## Problem details
Whenever "small" appears in a line, please copy that line from the data.

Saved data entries
§

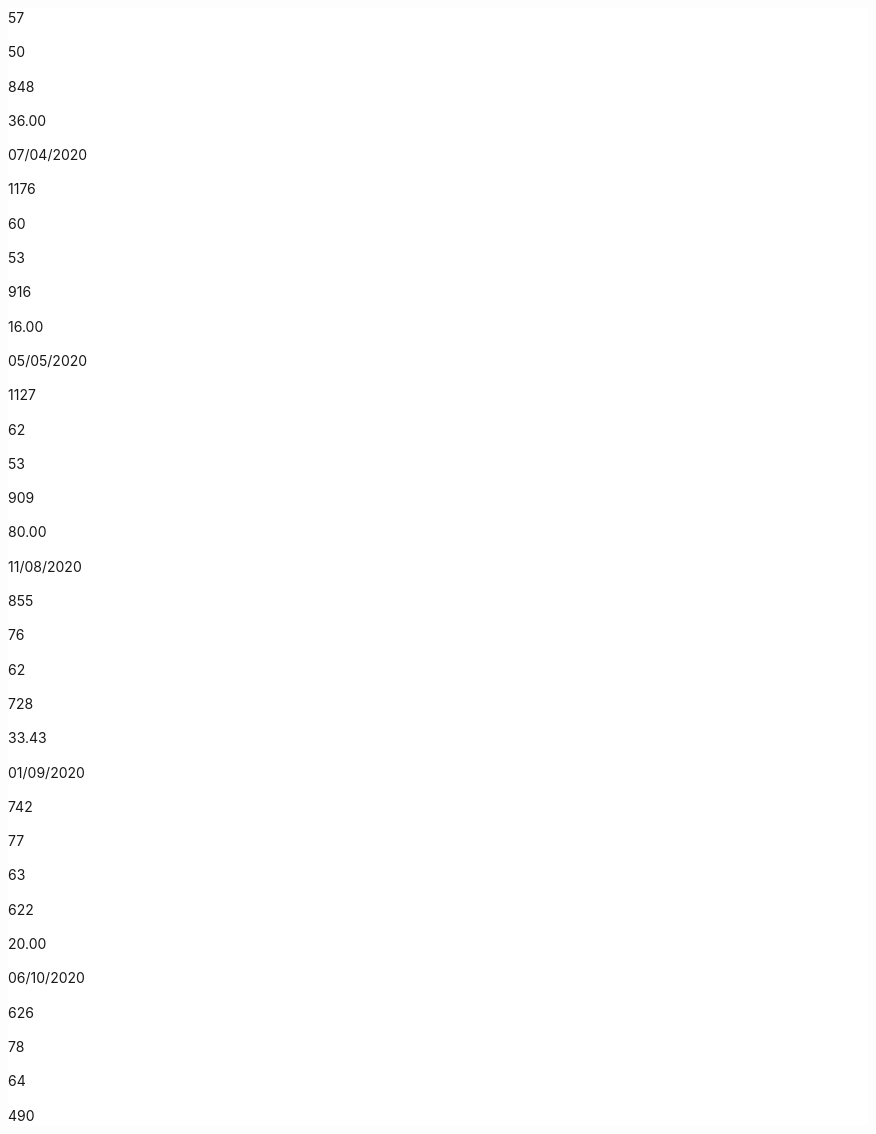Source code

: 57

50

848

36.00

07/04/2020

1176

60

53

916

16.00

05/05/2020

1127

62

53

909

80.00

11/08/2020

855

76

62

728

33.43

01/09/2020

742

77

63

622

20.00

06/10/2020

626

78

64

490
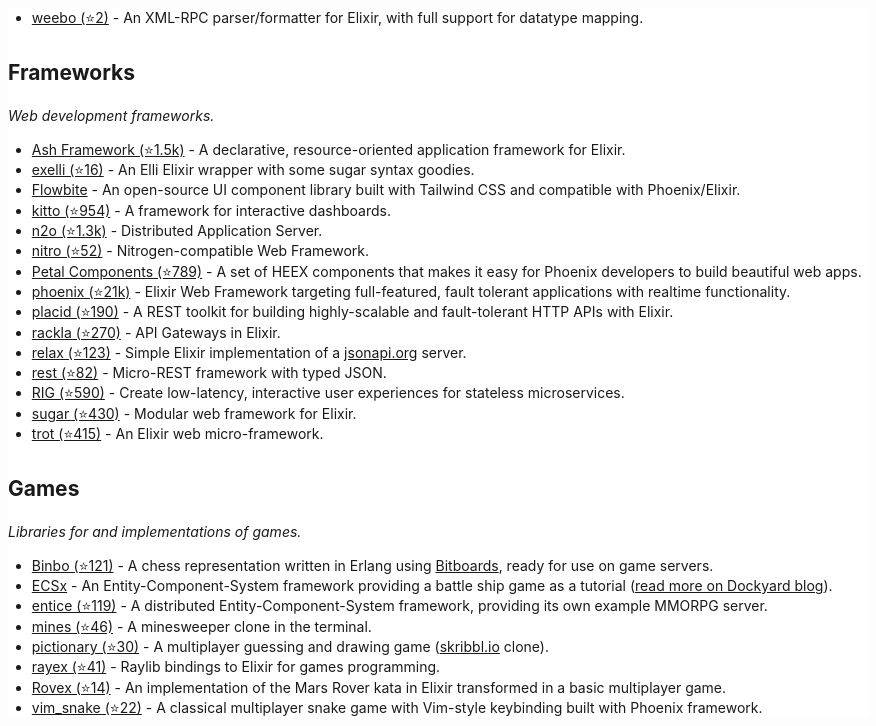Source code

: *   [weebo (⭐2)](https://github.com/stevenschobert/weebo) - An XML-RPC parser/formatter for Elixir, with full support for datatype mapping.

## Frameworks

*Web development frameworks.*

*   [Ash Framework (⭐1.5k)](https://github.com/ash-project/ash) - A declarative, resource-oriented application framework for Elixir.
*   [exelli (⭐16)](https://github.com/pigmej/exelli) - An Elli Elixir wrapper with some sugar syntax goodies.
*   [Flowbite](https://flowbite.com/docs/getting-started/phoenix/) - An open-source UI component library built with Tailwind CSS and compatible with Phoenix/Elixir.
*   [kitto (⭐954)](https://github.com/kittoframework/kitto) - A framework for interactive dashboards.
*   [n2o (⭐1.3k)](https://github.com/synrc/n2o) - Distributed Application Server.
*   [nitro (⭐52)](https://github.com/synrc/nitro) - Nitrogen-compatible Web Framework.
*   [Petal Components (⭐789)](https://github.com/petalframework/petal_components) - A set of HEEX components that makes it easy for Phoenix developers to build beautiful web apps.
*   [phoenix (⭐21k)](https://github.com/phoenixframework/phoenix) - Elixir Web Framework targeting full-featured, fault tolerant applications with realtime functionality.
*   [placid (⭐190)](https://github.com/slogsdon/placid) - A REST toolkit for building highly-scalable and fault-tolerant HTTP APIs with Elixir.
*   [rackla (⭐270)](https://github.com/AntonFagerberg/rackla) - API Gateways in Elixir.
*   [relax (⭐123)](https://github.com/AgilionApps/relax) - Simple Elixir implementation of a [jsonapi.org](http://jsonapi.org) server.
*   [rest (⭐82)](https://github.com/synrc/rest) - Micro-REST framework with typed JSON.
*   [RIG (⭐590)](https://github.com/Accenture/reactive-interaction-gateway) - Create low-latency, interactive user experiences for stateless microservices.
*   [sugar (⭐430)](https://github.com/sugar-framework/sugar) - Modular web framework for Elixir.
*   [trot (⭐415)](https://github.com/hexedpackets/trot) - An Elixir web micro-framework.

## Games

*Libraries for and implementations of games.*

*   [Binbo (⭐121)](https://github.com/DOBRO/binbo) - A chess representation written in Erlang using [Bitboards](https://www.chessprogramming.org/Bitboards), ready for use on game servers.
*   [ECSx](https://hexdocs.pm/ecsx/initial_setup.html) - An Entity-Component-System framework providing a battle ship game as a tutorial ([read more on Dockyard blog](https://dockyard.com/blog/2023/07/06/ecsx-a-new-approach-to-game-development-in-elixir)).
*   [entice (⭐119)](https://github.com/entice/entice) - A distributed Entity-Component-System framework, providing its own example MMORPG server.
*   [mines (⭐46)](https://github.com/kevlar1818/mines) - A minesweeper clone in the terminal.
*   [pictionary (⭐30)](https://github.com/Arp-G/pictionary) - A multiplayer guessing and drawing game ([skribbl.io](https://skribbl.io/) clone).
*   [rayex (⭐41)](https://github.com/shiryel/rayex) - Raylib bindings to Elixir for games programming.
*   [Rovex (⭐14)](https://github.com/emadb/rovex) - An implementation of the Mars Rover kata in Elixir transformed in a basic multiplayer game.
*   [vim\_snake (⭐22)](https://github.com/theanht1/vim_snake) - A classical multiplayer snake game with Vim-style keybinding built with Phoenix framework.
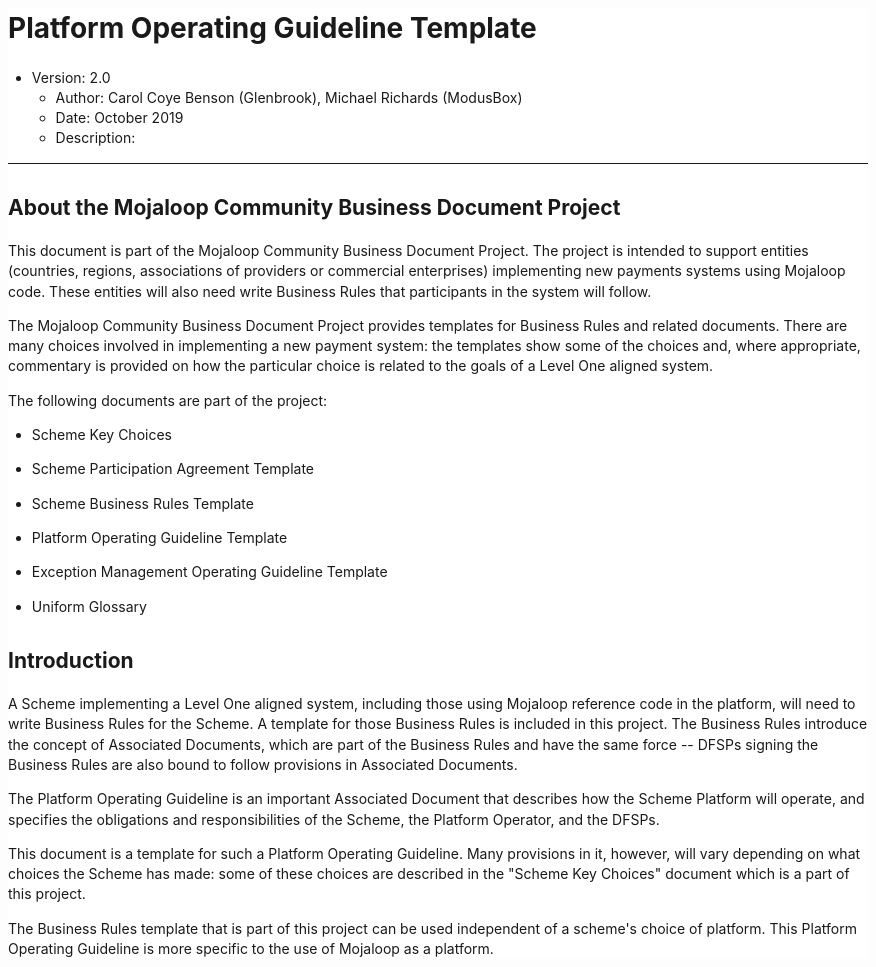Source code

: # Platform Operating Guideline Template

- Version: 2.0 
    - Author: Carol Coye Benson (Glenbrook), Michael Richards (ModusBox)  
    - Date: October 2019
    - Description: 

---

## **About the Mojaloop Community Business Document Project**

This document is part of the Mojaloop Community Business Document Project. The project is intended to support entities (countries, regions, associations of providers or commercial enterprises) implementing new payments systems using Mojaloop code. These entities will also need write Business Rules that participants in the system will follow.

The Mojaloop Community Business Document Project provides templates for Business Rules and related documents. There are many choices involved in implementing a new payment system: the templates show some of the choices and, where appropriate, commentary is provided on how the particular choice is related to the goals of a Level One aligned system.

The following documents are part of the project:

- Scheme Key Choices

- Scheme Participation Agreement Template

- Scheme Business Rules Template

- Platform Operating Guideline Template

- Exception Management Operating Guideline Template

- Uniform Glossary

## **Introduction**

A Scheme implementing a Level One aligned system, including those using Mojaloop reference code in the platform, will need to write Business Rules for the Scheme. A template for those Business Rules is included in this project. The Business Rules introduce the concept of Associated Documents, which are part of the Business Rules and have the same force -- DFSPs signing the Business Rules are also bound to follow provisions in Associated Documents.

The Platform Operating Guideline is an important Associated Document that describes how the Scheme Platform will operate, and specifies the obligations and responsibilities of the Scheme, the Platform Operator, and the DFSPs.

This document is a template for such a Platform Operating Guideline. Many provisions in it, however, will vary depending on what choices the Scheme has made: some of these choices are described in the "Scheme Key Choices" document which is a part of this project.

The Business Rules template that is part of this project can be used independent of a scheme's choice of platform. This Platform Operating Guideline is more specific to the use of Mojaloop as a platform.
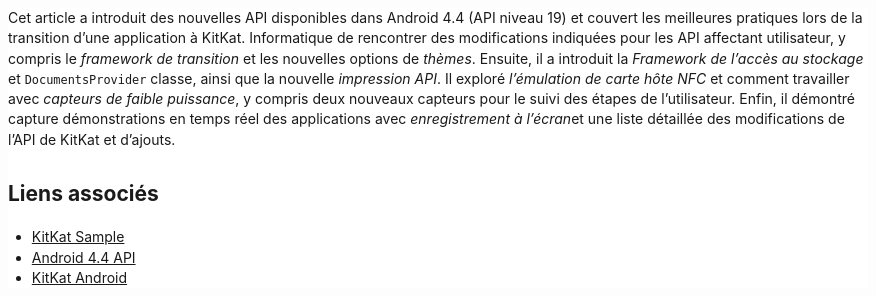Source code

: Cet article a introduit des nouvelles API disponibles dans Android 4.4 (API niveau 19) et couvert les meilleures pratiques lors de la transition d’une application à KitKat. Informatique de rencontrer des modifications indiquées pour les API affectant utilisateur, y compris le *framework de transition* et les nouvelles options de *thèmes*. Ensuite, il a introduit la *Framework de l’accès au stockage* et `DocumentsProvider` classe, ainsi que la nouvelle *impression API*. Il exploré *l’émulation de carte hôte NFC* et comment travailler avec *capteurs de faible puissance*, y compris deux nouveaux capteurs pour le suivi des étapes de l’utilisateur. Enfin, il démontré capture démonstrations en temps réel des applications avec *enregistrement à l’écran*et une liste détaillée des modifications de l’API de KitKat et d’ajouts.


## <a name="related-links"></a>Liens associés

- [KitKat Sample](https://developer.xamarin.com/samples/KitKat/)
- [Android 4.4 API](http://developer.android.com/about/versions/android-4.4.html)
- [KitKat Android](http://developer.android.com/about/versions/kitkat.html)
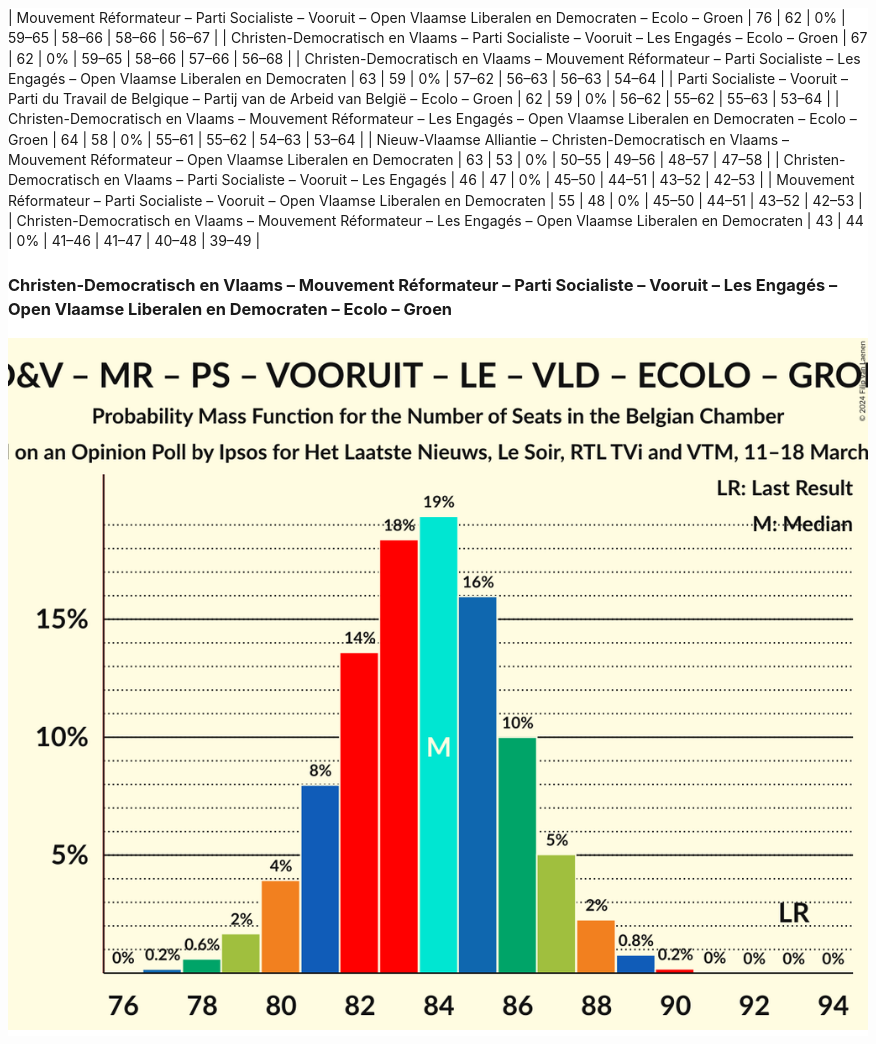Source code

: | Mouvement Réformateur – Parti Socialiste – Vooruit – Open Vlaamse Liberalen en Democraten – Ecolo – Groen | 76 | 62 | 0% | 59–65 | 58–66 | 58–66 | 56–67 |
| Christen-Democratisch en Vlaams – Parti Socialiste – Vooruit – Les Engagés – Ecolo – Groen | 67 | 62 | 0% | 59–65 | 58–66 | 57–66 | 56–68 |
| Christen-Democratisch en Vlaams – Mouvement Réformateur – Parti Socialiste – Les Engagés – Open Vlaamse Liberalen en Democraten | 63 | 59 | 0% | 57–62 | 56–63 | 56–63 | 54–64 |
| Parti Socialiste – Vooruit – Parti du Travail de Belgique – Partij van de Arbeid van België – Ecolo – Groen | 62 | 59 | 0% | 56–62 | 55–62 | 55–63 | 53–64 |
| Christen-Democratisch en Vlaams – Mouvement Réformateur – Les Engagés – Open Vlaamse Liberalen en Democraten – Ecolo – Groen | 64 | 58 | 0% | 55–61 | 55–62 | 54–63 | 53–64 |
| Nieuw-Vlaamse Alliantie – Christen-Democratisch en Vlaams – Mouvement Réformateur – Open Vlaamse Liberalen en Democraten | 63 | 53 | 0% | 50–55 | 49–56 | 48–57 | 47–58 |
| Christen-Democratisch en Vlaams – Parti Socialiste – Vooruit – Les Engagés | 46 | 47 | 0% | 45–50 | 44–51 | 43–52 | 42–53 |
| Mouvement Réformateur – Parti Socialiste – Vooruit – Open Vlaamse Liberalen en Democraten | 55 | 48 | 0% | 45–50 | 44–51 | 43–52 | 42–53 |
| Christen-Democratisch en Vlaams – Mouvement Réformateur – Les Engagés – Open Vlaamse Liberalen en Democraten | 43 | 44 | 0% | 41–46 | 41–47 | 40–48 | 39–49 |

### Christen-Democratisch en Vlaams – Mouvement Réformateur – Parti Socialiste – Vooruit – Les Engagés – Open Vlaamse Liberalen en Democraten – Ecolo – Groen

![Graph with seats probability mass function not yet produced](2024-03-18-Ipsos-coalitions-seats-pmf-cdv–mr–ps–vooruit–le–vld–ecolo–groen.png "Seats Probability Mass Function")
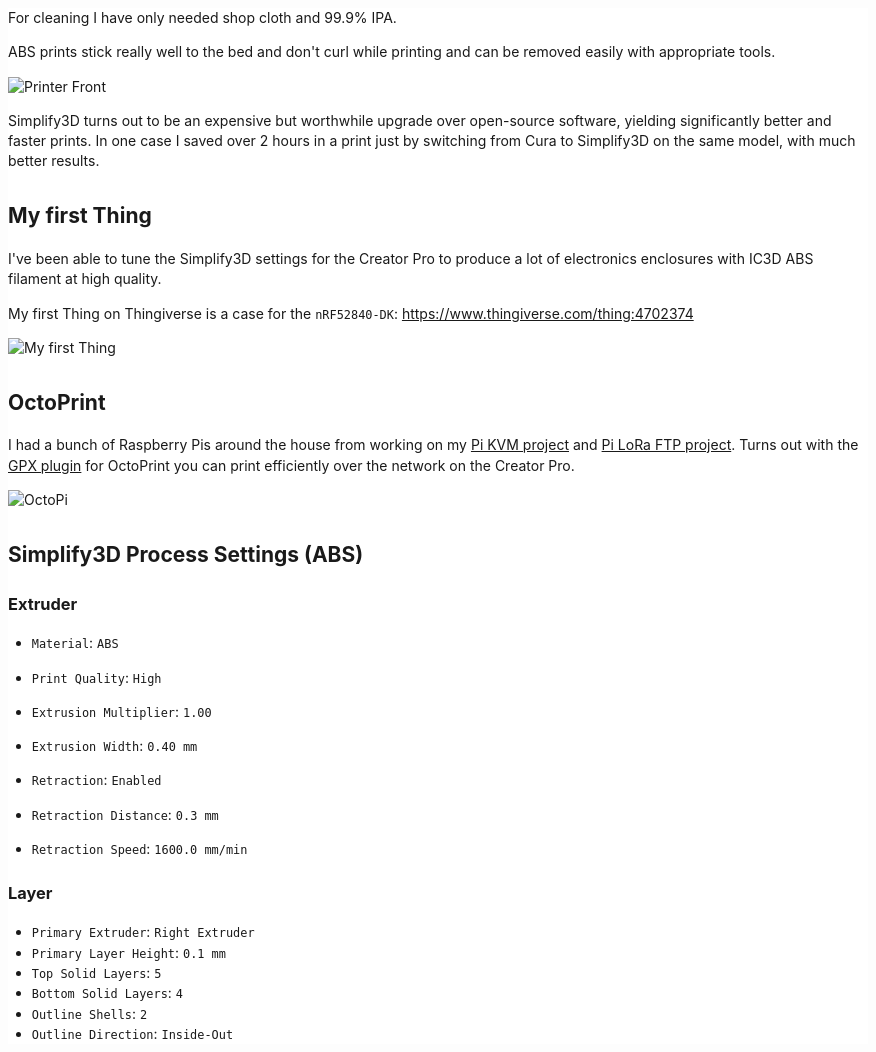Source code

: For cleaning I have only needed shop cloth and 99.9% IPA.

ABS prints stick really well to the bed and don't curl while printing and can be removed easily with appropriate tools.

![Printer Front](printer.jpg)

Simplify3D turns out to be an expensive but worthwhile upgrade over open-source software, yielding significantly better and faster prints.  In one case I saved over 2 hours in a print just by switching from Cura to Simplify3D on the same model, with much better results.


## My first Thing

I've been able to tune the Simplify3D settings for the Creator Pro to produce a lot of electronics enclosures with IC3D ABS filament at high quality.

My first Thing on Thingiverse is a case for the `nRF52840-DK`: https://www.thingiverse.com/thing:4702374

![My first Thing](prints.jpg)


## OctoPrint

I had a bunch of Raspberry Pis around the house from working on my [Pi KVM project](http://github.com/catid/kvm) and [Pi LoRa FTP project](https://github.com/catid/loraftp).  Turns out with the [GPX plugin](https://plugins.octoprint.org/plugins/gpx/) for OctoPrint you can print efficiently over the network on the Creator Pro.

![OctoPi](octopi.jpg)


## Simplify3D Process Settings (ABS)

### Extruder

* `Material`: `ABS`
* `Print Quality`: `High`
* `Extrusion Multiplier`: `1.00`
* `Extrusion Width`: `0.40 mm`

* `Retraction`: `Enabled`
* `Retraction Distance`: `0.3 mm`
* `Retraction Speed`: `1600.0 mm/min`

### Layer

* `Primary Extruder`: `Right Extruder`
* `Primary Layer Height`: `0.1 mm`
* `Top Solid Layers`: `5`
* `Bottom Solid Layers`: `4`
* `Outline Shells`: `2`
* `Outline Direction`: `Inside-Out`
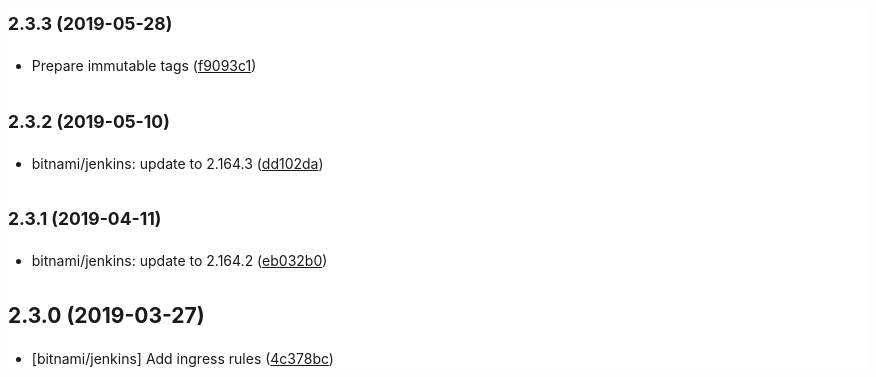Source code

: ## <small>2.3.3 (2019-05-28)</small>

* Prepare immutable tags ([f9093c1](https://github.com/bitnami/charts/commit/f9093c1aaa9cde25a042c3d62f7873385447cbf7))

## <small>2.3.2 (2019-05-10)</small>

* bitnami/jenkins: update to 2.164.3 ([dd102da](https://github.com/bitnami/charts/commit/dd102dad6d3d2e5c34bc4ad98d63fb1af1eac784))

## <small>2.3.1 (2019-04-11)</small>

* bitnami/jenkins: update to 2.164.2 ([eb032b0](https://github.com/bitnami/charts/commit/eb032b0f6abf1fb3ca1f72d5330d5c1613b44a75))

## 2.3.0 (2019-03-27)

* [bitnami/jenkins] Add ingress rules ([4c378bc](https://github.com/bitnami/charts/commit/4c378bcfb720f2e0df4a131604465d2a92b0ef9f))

§

## Exercise answer
: ## <small>2.3.3 (2019-05-28)</small>
## <small>2.3.2 (2019-05-10)</small>
## <small>2.3.1 (2019-04-11)</small>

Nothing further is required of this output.